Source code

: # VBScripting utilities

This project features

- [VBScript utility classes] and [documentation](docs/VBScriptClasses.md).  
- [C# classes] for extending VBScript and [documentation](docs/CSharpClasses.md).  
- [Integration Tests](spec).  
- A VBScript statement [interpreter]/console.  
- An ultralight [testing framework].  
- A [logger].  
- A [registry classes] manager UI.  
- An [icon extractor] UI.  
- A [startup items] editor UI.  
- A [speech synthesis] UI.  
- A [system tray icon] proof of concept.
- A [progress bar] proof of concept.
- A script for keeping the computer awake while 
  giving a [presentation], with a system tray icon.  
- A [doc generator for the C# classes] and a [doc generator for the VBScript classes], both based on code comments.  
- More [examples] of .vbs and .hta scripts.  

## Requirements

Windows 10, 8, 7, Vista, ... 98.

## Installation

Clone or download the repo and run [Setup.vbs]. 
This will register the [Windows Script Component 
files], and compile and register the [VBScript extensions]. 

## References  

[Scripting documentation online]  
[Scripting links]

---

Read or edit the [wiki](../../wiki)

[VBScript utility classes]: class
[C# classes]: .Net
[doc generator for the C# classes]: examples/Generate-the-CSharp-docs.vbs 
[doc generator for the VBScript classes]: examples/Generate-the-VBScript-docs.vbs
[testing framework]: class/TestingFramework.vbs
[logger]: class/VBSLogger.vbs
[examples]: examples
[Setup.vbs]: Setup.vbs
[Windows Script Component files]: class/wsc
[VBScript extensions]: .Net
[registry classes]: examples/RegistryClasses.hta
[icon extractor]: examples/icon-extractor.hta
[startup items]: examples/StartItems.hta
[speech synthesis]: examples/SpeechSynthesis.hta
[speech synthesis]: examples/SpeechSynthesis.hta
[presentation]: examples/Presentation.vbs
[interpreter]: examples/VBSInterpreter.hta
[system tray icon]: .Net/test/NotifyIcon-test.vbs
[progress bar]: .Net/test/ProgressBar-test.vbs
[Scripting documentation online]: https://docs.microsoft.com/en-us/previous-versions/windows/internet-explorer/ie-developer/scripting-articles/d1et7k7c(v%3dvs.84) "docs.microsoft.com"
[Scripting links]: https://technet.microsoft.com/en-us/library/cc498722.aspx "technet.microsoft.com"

* * *

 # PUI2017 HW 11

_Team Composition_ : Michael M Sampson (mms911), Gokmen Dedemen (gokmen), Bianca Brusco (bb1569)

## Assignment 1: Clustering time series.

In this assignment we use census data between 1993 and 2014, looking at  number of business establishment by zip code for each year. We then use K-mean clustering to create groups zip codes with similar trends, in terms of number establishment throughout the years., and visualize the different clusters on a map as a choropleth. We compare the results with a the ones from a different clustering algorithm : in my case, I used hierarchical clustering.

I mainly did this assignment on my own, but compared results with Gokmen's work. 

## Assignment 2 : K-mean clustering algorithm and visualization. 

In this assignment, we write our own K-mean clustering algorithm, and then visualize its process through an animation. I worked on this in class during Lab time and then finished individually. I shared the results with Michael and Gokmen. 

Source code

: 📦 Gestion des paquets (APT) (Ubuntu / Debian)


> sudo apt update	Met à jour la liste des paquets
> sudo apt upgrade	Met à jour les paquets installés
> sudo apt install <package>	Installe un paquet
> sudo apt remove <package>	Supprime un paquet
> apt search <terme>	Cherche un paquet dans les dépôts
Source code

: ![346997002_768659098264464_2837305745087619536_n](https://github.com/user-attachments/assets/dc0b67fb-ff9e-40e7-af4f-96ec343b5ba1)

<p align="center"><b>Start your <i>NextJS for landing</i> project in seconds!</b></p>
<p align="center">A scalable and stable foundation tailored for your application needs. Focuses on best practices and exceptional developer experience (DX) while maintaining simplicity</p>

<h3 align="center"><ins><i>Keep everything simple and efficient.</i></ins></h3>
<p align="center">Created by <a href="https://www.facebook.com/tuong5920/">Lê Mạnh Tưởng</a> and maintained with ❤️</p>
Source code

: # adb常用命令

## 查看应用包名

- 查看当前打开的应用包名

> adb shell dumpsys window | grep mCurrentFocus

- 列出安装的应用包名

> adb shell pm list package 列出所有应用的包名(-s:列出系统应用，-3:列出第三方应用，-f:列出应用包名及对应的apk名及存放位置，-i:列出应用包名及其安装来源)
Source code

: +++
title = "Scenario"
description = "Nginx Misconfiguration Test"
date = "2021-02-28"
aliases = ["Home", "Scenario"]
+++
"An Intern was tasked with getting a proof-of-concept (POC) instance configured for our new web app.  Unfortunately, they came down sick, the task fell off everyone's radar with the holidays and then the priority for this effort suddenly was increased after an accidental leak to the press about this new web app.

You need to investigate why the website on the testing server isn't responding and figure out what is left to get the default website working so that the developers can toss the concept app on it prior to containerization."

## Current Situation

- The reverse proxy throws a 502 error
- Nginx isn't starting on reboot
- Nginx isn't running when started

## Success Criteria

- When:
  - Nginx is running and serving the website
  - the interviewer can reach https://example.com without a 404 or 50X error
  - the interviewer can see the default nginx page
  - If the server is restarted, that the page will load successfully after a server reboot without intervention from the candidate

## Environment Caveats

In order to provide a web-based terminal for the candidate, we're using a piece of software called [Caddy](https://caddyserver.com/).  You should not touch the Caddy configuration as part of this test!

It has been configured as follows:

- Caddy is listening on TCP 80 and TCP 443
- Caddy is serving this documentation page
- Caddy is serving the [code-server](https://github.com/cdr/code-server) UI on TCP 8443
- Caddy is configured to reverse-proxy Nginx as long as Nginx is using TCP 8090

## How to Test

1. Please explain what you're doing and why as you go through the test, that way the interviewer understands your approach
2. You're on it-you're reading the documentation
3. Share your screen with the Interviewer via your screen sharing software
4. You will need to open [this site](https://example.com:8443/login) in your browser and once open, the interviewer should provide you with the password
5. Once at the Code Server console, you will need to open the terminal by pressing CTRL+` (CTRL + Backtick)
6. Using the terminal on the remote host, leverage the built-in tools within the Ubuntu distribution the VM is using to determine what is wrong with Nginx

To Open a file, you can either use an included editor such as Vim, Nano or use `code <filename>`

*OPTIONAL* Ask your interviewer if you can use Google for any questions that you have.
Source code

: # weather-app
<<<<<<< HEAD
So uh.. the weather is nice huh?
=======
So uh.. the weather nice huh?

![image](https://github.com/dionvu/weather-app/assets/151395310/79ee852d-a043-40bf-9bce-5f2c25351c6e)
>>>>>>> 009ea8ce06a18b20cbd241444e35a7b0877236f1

→ **Exercise goal**
From the entries above, write out only the lines starting at the line that holds "- Caddy is serving this documentation page" and ending at the line that holds "6. Using the", keeping both and matching them exactly.

→ **Solution to this task**
- Caddy is serving this documentation page
- Caddy is serving the [code-server](https://github.com/cdr/code-server) UI on TCP 8443
- Caddy is configured to reverse-proxy Nginx as long as Nginx is using TCP 8090

## How to Test

1. Please explain what you're doing and why as you go through the test, that way the interviewer understands your approach
2. You're on it-you're reading the documentation
3. Share your screen with the Interviewer via your screen sharing software
4. You will need to open [this site](https://example.com:8443/login) in your browser and once open, the interviewer should provide you with the password
5. Once at the Code Server console, you will need to open the terminal by pressing CTRL+` (CTRL + Backtick)
6. Using the terminal on the remote host, leverage the built-in tools within the Ubuntu distribution the VM is using to determine what is wrong with Nginx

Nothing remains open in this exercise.